A fight over the 85th percentile rule
Advocates were also pushing for major changes to how speed limits are set. They urged federal officials to get rid of the so-called 85th percentile rule, the standard that's often used to set speed limits at or below the rate that 85% of people will drive with open roads and favorable conditions.
Critics of the rule say it encourages traffic engineers to hike speed limits to levels that are unsafe, especially when pedestrians and cyclists are added to the mix.
The latest version of the MUTCD puts less emphasis on the 85th percentile rule — but doesn't get rid of it altogether.
"What we're saying is, yes, you need to look at the speeds that are on the roadway," Bhatt said. "But that is not the only factor. We want you to consider other factors as well: The context of the road, the other users of the road. Is there any crash history on the roadway?"

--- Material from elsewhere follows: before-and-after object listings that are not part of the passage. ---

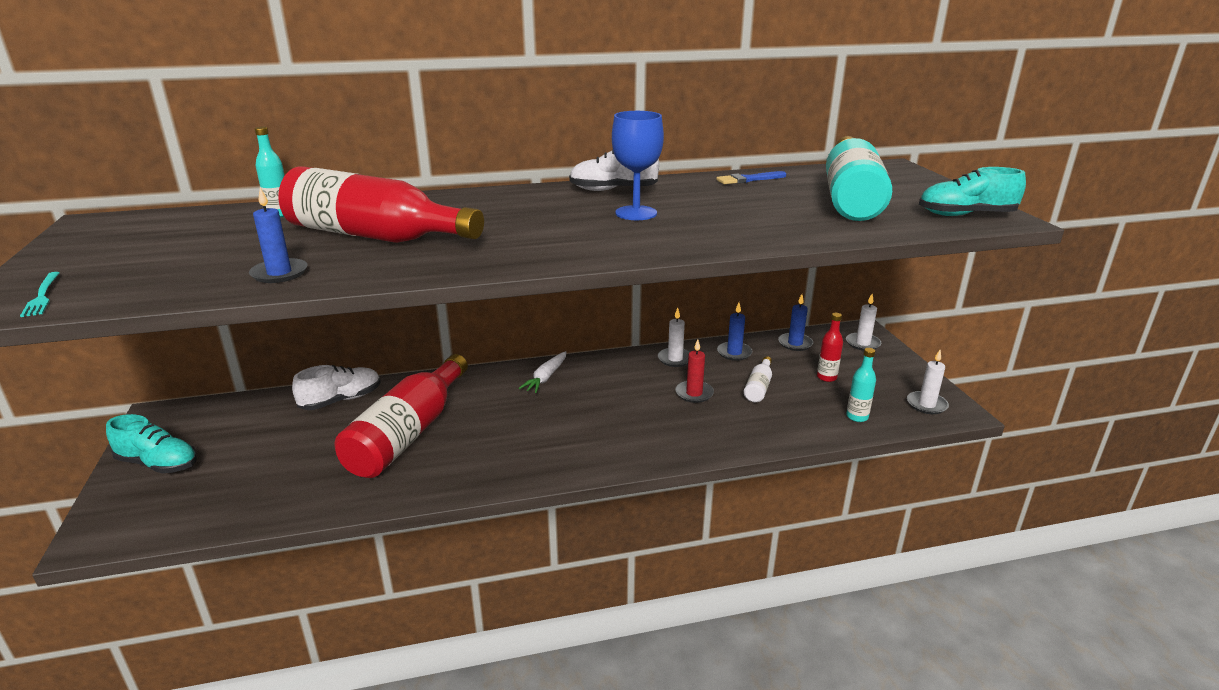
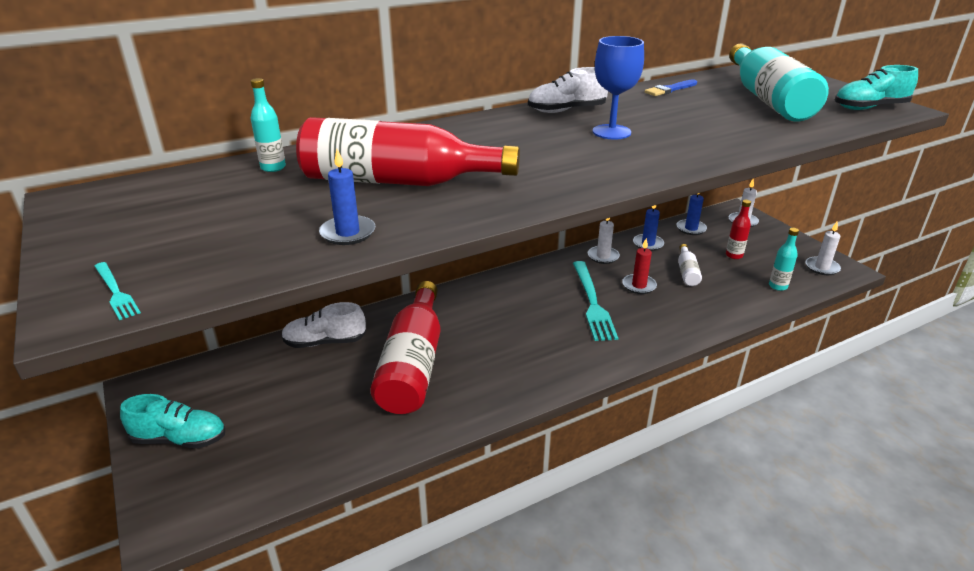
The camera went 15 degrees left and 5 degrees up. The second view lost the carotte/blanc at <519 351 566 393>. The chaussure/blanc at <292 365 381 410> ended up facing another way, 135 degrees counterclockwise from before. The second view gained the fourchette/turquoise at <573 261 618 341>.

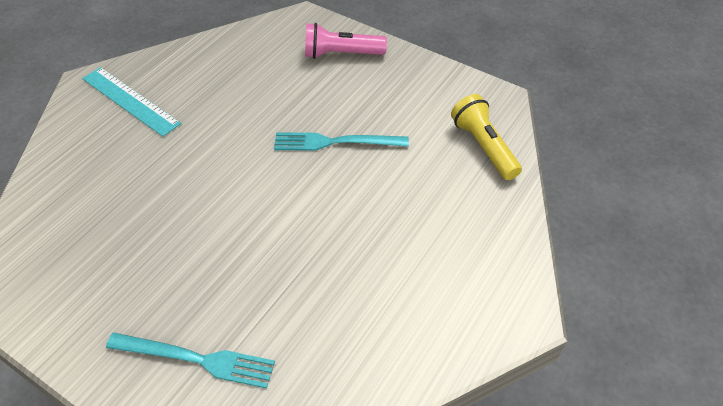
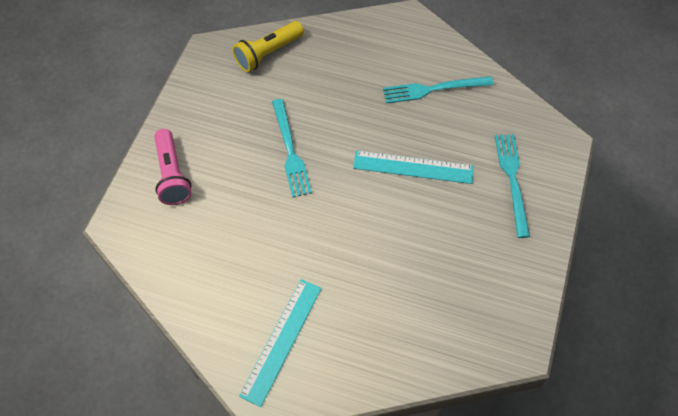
The camera went 105 degrees left and 10 degrees up. The second view gained the fourchette/turquoise at <383 76 494 104>. The second view gained the règle/turquoise at <353 150 474 184>.

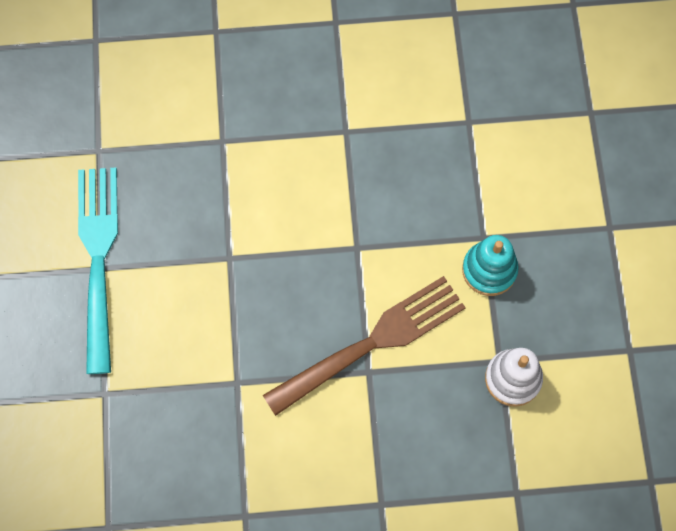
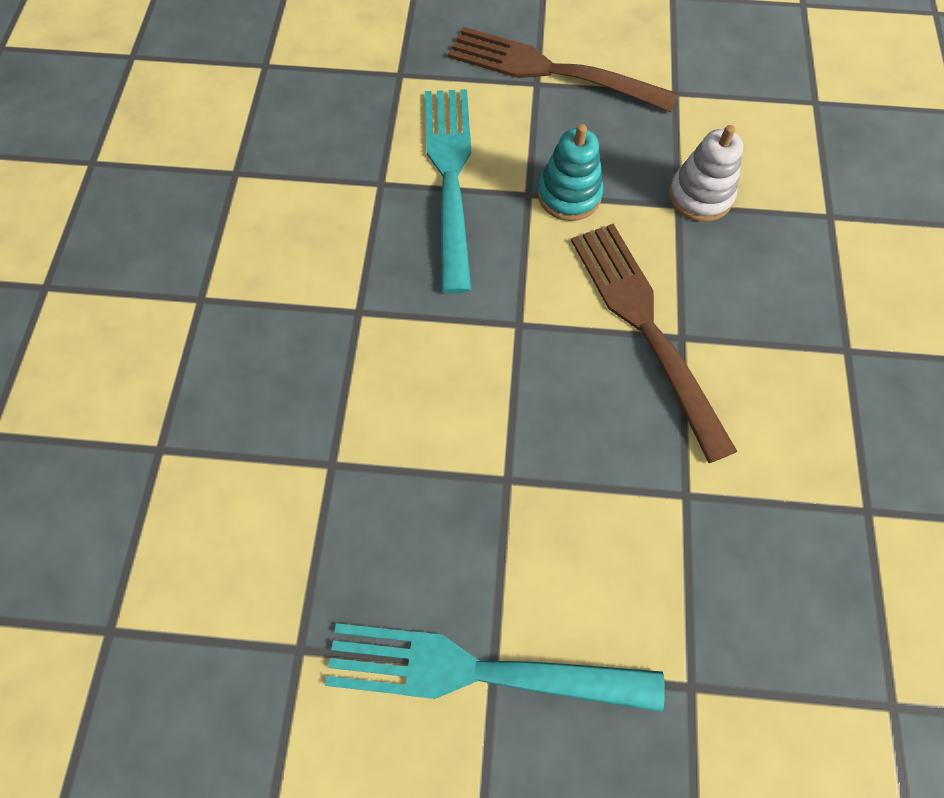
The camera went 80 degrees left and 5 degrees down. The second view gained the fourchette/marron at <448 27 678 112>. The second view gained the fourchette/turquoise at <425 89 471 293>.

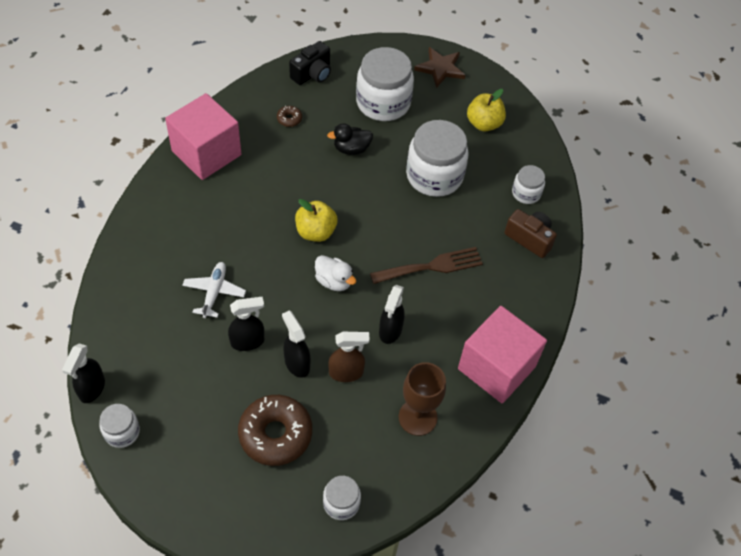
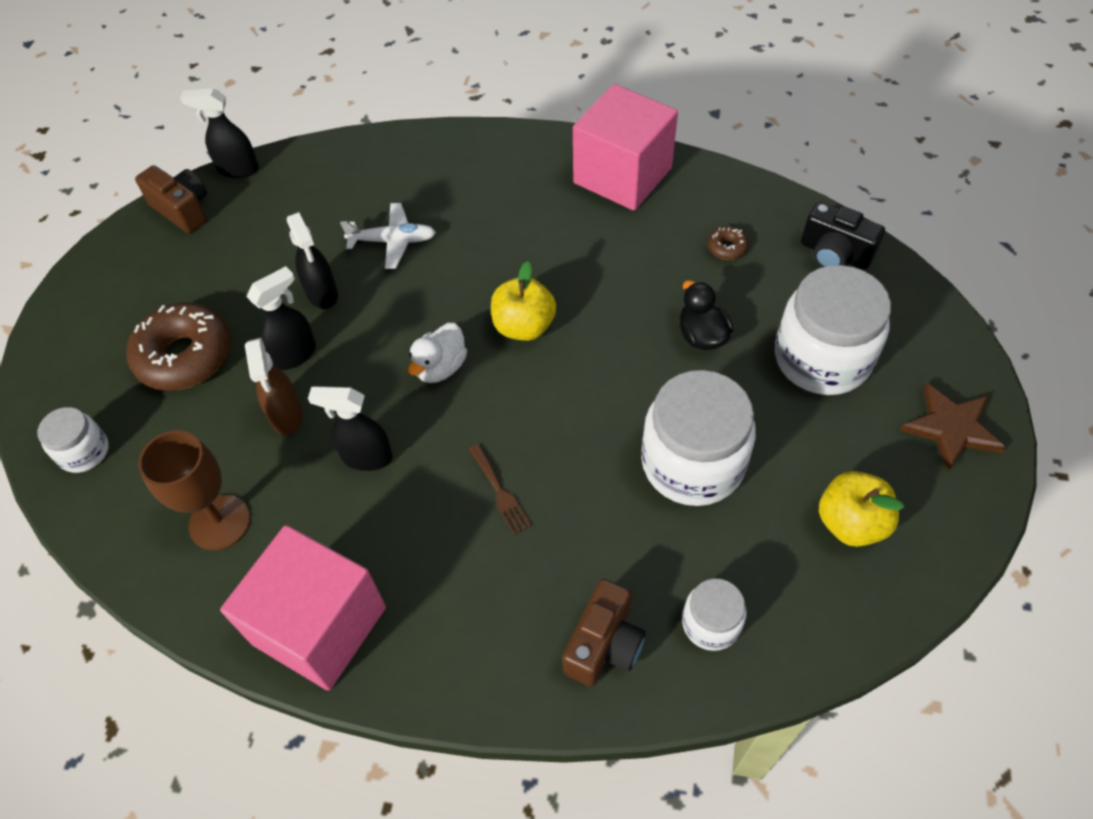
The camera went 85 degrees right and 0 degrees up. The size of the fourchette/marron at <370 247 483 284> changed by a factor of 0.56. Where the bocal/blanc stood at <99 404 140 448>, the appareil photo/marron came to stand at <135 165 207 233>.

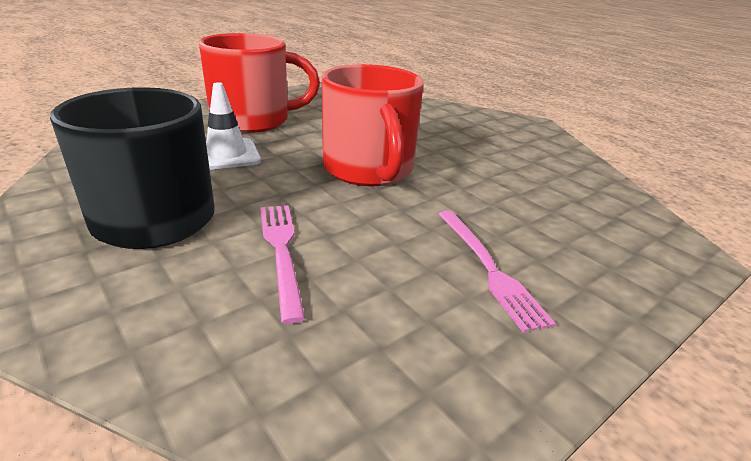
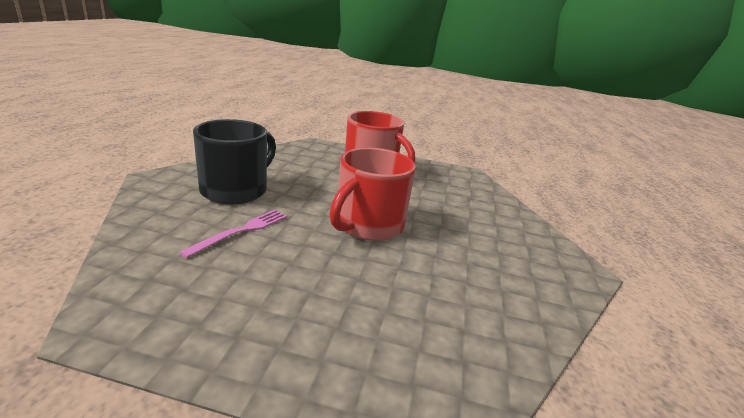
The camera went 50 degrees right and 5 degrees down. The second view lost the cône de chantier/blanc at <206 82 261 170>. The second view lost the fourchette/rose at <438 211 556 333>.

But that approach disappointed some safety advocates.
"It's a small step in the right direction, but there's a lot more that could be done," said Cathy Chase, the president of Advocates for Highway and Auto Safety. "We know that speeding is a big factor in crashes, and we were really hoping to see them devalue that rule or get rid of it completely."
Bhatt defends the choice to keep the 85th percentile rule as a factor. He says the manual has to serve the entire country, not just urban and suburban areas where safety advocates are most focused.
"We got 100,000 comments. Some people said take [the 85th percentile rule] out entirely. Other people said, give us even more ability to solely use it," Bhatt said. "What we're trying to do with this document is to tell people that we're giving you some flexibility."
Safety advocates wanted more
Safety advocates worry that this approach makes it too easy for traffic engineers to stay with the status quo.
"It really has a powerful effect on traffic engineers who feel they have to do what the manual says, or they're putting their city at risk of losing money" through lawsuits if there's a crash on the road, said Mike McGinn.
Before he was mayor of Seattle, McGinn worked as a neighborhood activist, and says traffic engineers often used the MUTCD to block changes that safety advocates were seeking.
"My experiences as a local street advocate was being told by traffic engineers, 'sorry, you can't have that, the manual doesn't allow it,'" he said.
McGinn had also hoped the new manual would make it easier for local safety activists to request changes in their neighborhoods. "We wanted to make it a lot easier to get signals and crosswalks and the types of street design elements that would slow down vehicles," he said.
The latest revisions to the manual are a move in the right direction, McGinn said. But they stop short of what he and other advocates were hoping to see.
"We're looking at the greatest rate of pedestrian deaths that we've seen in decades right now," he said. "So it feels like that wasn't transformational enough."